I only want the column name when iterating using
for index, row in df.iterrows()
When iterating over a dataframe using df.iterrows:
for i, row in df.iterrows():
...
Each row row is converted to a Series, where row.index corresponds to df.columns, and row.values corresponds to df.loc[i].values, the column values at row i.
Minimal Code Sample
df = pd.DataFrame({'A': [1, 2], 'B': [3, 4]}, index=['a', 'b'])
df
A B
a 1 3
b 2 4
row = None
for i, row in df.iterrows():
print(row['A'], row['B'])
# 1 3
# 2 4
row # outside the loop, `row` holds the last row
A 2
B 4
Name: b, dtype: int64
row.index
# Index(['A', 'B'], dtype='object')
row.index.equals(df.columns)
# True
row.index[0]
# A
You are already getting to column name, so if you just want to drop the series you can just use the throwaway _ variable when starting the loop.
for column_name, _ in df.iteritems():
# do something
However, I don't really understand the use case.
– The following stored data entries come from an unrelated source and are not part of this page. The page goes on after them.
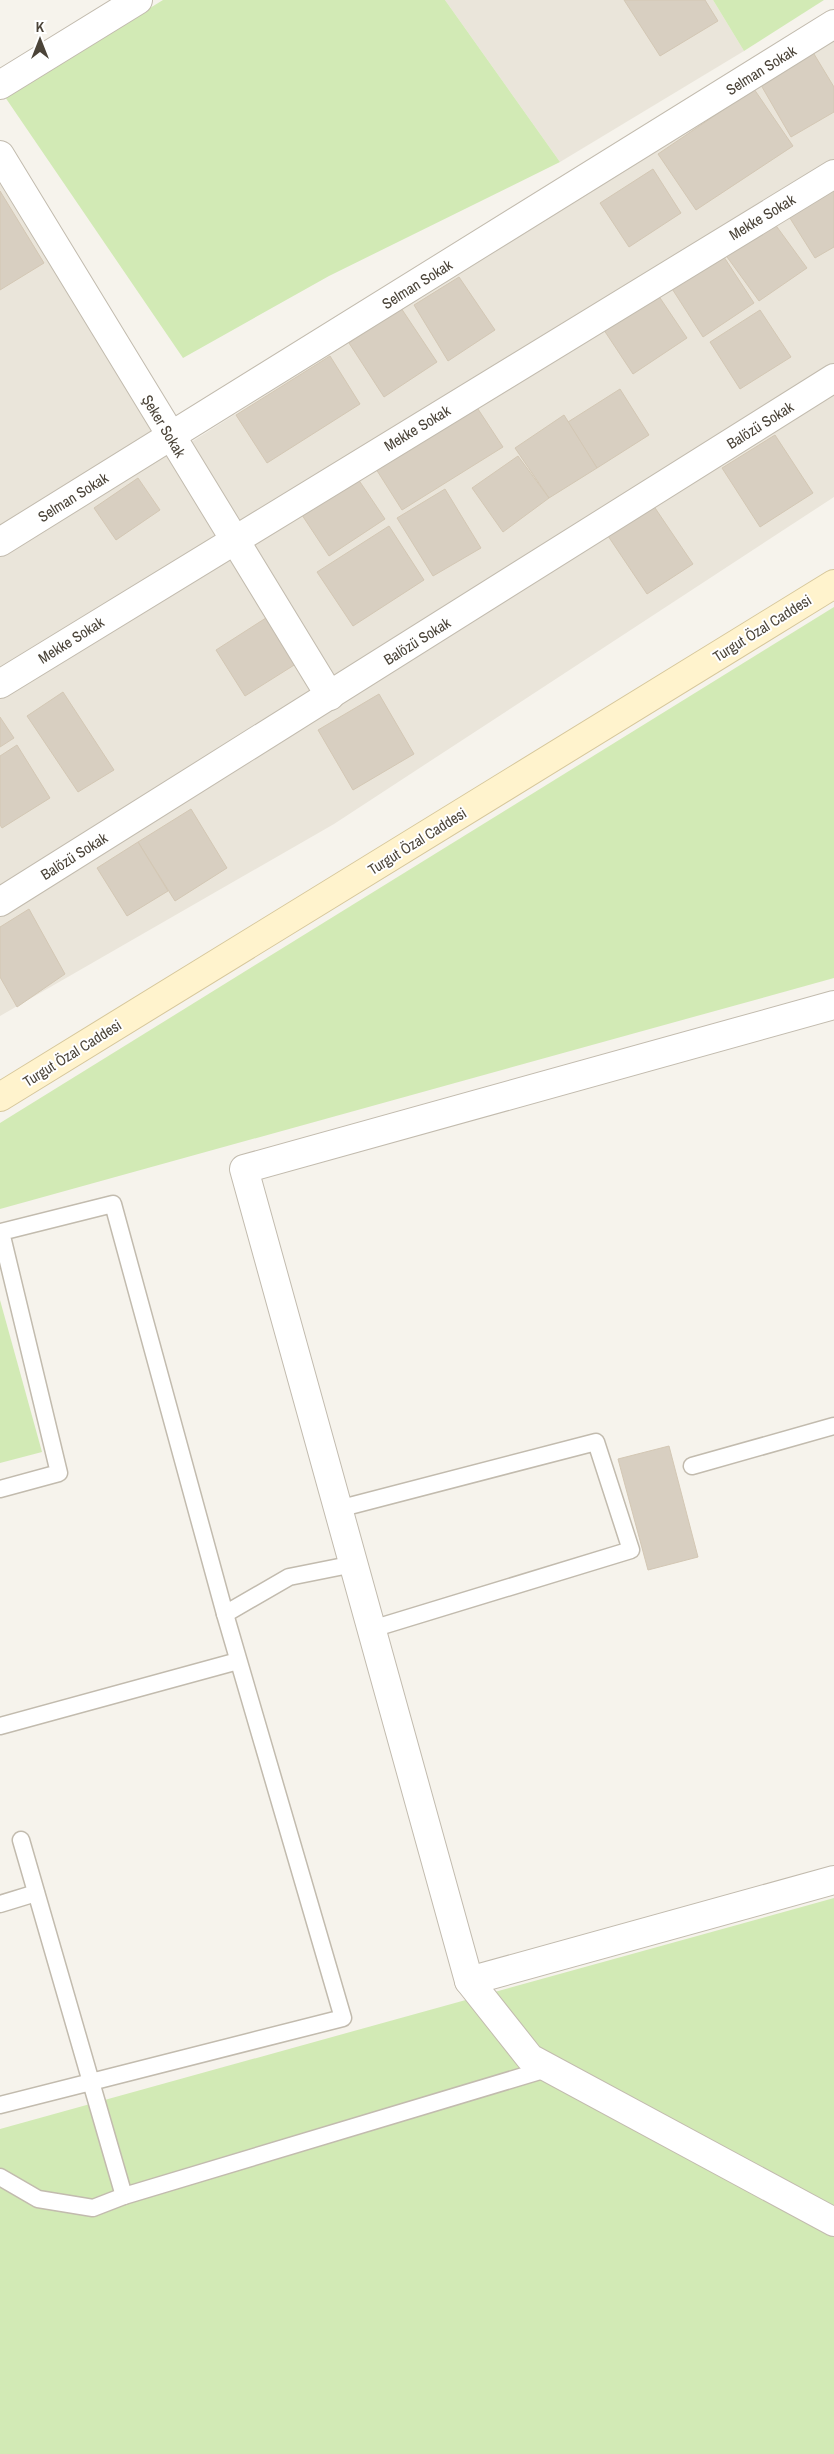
<svg xmlns="http://www.w3.org/2000/svg" width="834" height="2454" font-family="'Archivo Narrow',sans-serif">
	<style>
		.residential { fill: #eae5da }
		.green { fill: #d2eab5 }
		.building { fill: #d8cfc1; stroke: #d3c7b4 }
		.lines { fill: none; stroke-linecap: round; stroke-linejoin: round }
		.lane-casing { stroke: #c2bbae; stroke-width: 19 }
		.street-casing { stroke: #c2bbae; stroke-width: 30 }
		.secondary-casing { stroke: #d6c79b; stroke-width: 30 }
		.lane { stroke: #fff; stroke-width: 16 }
		.street { stroke: #fff; stroke-width: 28 }
		.secondary { stroke: #fff3cd; stroke-width: 28 }
		.labels { text-anchor: middle; dominant-baseline: central; stroke-width: 4; stroke-linejoin: round; paint-order: stroke }
		.street-label { font-size: 15px; fill: #4b4439; stroke: #fff }
	</style>
	<rect width="100%" height="100%" fill="#f6f3ec"/>
	<g class="residential">
		<polygon points="445,0 713,0 744,51 560,162"/>
		<polygon points="834,34 834,497 334,824 0,1016 0,175 185,446"/>
	</g>
	<g class="green">
		<polygon points="163,0 445,0 560,162 329,276 183,358 5,97"/>
		<polygon points="713,0 824,0 744,51"/>
		<polygon points="834,607 834,978 0,1209 0,1123"/>
		<polygon points="0,1300 42,1452 0,1463"/>
		<polygon points="834,1898 834,2454 0,2454 0,2129"/>
	</g>
	<g class="building">
		<polygon points="624,0 705,0 718,21 660,56"/>
		<polygon points="811,49 834,87 834,112 791,137 758,80"/>
		<polygon points="754,89 793,146 696,210 658,154"/>
		<polygon points="653,169 681,213 629,247 600,203"/>
		<polygon points="834,186 834,247 815,258 788,215"/>
		<polygon points="0,191 44,263 0,290"/>
		<polygon points="769,216 807,268 759,301 722,250"/>
		<polygon points="720,251 754,303 703,337 669,284"/>
		<polygon points="459,277 495,330 448,361 414,305"/>
		<polygon points="652,286 687,338 633,374 598,321"/>
		<polygon points="401,308 437,362 384,397 349,343"/>
		<polygon points="760,310 791,357 740,389 710,342"/>
		<polygon points="330,356 360,404 267,463 236,415"/>
		<polygon points="620,389 649,435 597,468 568,422"/>
		<polygon points="476,406 503,447 402,510 376,469"/>
		<polygon points="564,415 597,468 549,498 515,448"/>
		<polygon points="775,435 813,493 760,527 722,468"/>
		<polygon points="518,456 549,498 503,532 472,488"/>
		<polygon points="356,476 385,519 329,556 300,512"/>
		<polygon points="138,478 160,510 116,540 94,508"/>
		<polygon points="445,489 481,548 433,576 397,518"/>
		<polygon points="651,502 693,564 647,594 606,533"/>
		<polygon points="389,526 424,580 353,626 317,572"/>
		<polygon points="269,616 299,662 245,696 216,650"/>
		<polygon points="63,692 114,770 78,792 27,716"/>
		<polygon points="379,694 414,754 353,790 318,730"/>
		<polygon points="0,717 14,738 0,747"/>
		<polygon points="17,745 50,798 2,828 0,825 0,756"/>
		<polygon points="191,809 227,868 175,901 138,842"/>
		<polygon points="138,842 168,891 127,916 97,868"/>
		<polygon points="29,909 65,974 17,1007 0,977 0,927"/>
		<polygon points="669,1446 698,1557 648,1570 618,1459"/>
	</g>
	<g class="lines">
		<defs>
			<g id="lane">
				<polyline points="692,1466 834,1426"/>
				<polyline points="0,1489 59,1473 1,1232 113,1204 225,1614 289,1577 354,1564"/>
				<polyline points="338,1509 596,1442 631,1550 372,1629"/>
				<polyline points="0,1726 238,1661"/>
				<polyline points="21,1840 91,2082 343,2018 225,1614"/>
				<polyline points="0,1904 36,1893"/>
				<polyline points="0,2105 91,2082 124,2196 93,2208 38,2199 0,2177"/>
				<polyline points="124,2196 550,2068"/>
			</g>
			<g id="street">
				<polyline points="0,85 138,0"/>
				<polyline points="0,155 330,696"/>
				<polyline points="0,542 834,24"/>
				<polyline points="0,684 834,174"/>
				<polyline points="0,902 834,378"/>
				<polyline points="834,1005 244,1169 469,1981 530,2058 834,2222"/>
				<polyline points="469,1981 834,1880"/>
			</g>
			<polyline id="secondary" points="0,1097 834,584"/>
		</defs>
		<use href="#lane" class="lane-casing"/>
		<use href="#street" class="street-casing"/>
		<use href="#secondary" class="secondary-casing"/>
		<use href="#lane" class="lane"/>
		<use href="#street" class="street"/>
		<use href="#secondary" class="secondary"/>
	</g>
	<g class="labels">
		<g class="street-label">
			<text transform="translate(761 70) rotate(-32)">Selman Sokak</text>
			<text transform="translate(762 217) rotate(-31)">Mekke Sokak</text>
			<text transform="translate(417 284) rotate(-32)">Selman Sokak</text>
			<text transform="translate(760 425) rotate(-32)">Balözü Sokak</text>
			<text transform="translate(164 426) rotate(59)">Şeker Sokak</text>
			<text transform="translate(417 428) rotate(-31)">Mekke Sokak</text>
			<text transform="translate(73 497) rotate(-32)">Selman Sokak</text>
			<text transform="translate(762 628) rotate(-32)">Turgut Özal Caddesi</text>
			<text transform="translate(71 640) rotate(-32)">Mekke Sokak</text>
			<text transform="translate(417 641) rotate(-32)">Balözü Sokak</text>
			<text transform="translate(417 841) rotate(-32)">Turgut Özal Caddesi</text>
			<text transform="translate(74 856) rotate(-32)">Balözü Sokak</text>
			<text transform="translate(72 1053) rotate(-32)">Turgut Özal Caddesi</text>
		</g>
	</g>
	<g transform="translate(40 40)" stroke="#ffffff" stroke-width="4" paint-order="stroke">
	<path d="M0-4L9 19L0 12L-9 19Z" fill="#4b4439"/>
	<text y="-8" font-size="14" font-weight="bold" text-anchor="middle" fill="#4b4439">K</text>
	</g>
</svg>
You could just iterate over the column names directly:
for column in df.columns:
# do something
when we use for index, row in df.iterrows() the right answer is row.index[i] to get the cloumn name, for example:
pdf = pd.DataFrame(np.random.randint(0,10,size=(10, 4)), columns=list('ABCD'))
pdf.head(5)
A B C D
0 3 1 2 6
1 5 8 7 3
2 7 2 2 5
3 0 9 9 4
4 1 8 1 4
for index, row in pdf[:3].iterrows():# we check only 3 rows in the dataframe
for i in range(4):
if row[i] > 7 :
print(row.index[i]) #then the answer is B
B
row.index corresponds to df.columns.